Even in this experimental setup with a training dataset of only 300 audio fragments of 30 seconds from real (voluntary and involuntary) calls to the emergency central 112, we already reached a precision of 84% in identifying involuntary calls.

Precision Recall
INV vs U+NU 84% 67%
U vs NU 58% 87%

 

One might expect a higher precision in distinguishing between urgent and non-urgent calls as people in danger use another intonation or a more stressed voice than people asking rather informational questions. This is however not always the case, as 112 is also quite often dialled by medical professionals (e.g. doctors offices) for real emergencies whilst they are generally calmer with an easier voice and intonation than people being in danger themselves.

In order to make this solution a real added value, especially to eliminate involuntary calls, the precision should be increased. This can be done using more data, and better data. The used audio samples for example include the voice of the call centre operator asking the caller what the emergency is, whilst there is no answer. In a real-world implementation, the computer will answer the call, so there can be focused on the sound coming from the caller rather than mixing up with the sound of the operator. The system is also focused on this precision in order to identify a call only as involuntary when the model has a certain level of certainty so the risk of voluntary and possible real emergency calls being identified as involuntary is minimized.

General conclusion

We were able to build a system that identifies involuntary calls with acceptable precision and identified opportunities to increase this precision in order to eliminate these calls and let the operators prioritize real emergencies, especially during peak moments, in order to save more human lives and prevent health damage due to delayed interventions.

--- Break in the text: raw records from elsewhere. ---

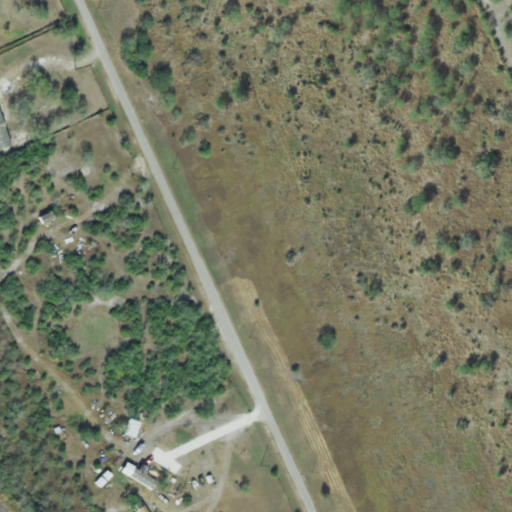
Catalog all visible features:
building: (46, 218)
road: (194, 256)
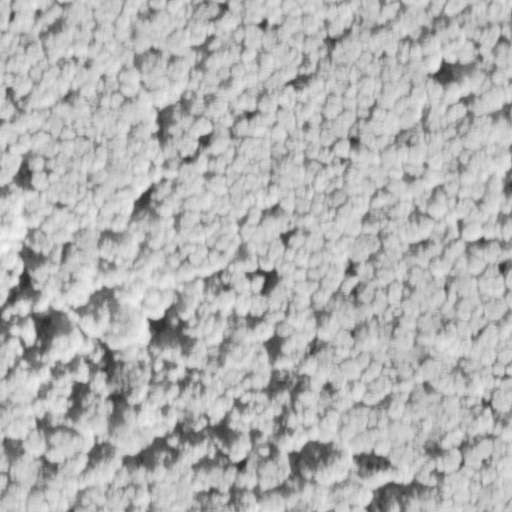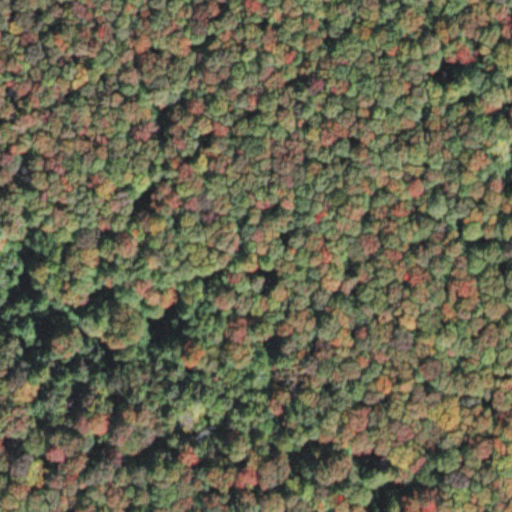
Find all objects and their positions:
road: (257, 421)
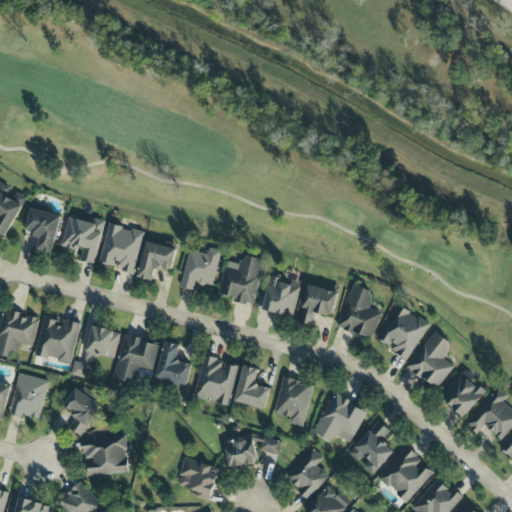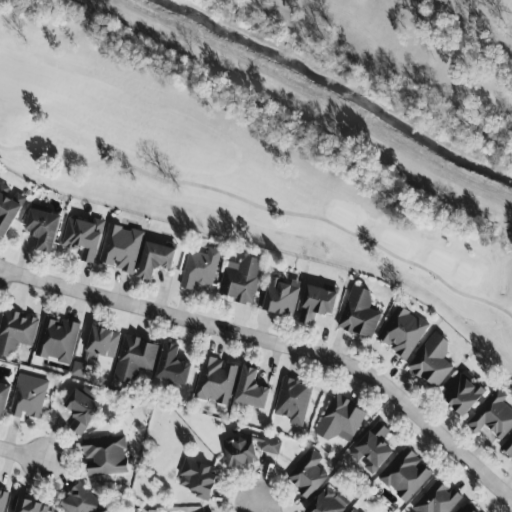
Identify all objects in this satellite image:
parking lot: (505, 4)
park: (402, 57)
river: (331, 90)
park: (238, 163)
building: (9, 208)
building: (43, 229)
building: (83, 237)
building: (121, 249)
building: (156, 260)
building: (201, 268)
road: (1, 270)
building: (242, 280)
building: (280, 296)
building: (318, 304)
building: (359, 313)
building: (16, 332)
building: (403, 332)
building: (57, 340)
road: (277, 343)
building: (97, 350)
building: (135, 358)
building: (432, 360)
building: (173, 365)
building: (216, 381)
building: (251, 390)
building: (463, 393)
building: (28, 397)
building: (4, 399)
building: (293, 401)
building: (82, 410)
building: (493, 416)
building: (340, 420)
building: (271, 446)
building: (507, 447)
building: (372, 449)
building: (240, 451)
road: (22, 454)
building: (105, 456)
building: (308, 475)
building: (406, 475)
building: (199, 478)
building: (3, 499)
building: (438, 499)
building: (80, 501)
building: (328, 502)
building: (28, 506)
road: (265, 507)
building: (467, 509)
building: (354, 510)
building: (212, 511)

To fully eliminate the risk of lost emergency calls, involuntary calls can be placed on a waiting list that can be escaped by pressing a key after notification. The system should only be activated when queuing occurs.

We implemented an open-source VoIP SIP server taking actual calls from test persons to demonstrate the functionality and readiness of this approach in order to be integrated into the operational environment of the emergency centres.

To further distinguish between urgent emergency calls and more informational calls, an interactive system based on speech-to-text and natural language processing (NLP) has to be trained and set up.

Thanks

This experiment was fruitful cooperation with the Nido Innovation Lab of the FPS BOSA and the direction and the technical team of the Liège emergency centre. We would like to thank all contributors to this result, which we know was quite an effort these times given the impact of covid19 on the emergency centre.

The system Hazira Digital is named after Hazira, one of the many operators from the Antwerp emergency centre 112 who got well known due to her performance in the Flemish broadcasters’ VRT reality series “De Noodcentrale” in 2016 where she used her angels’ patience and professionality to recognize a patient with breathing problems. It is our way to honour the many operators of the emergency centres 112 who save many lives on a daily basis.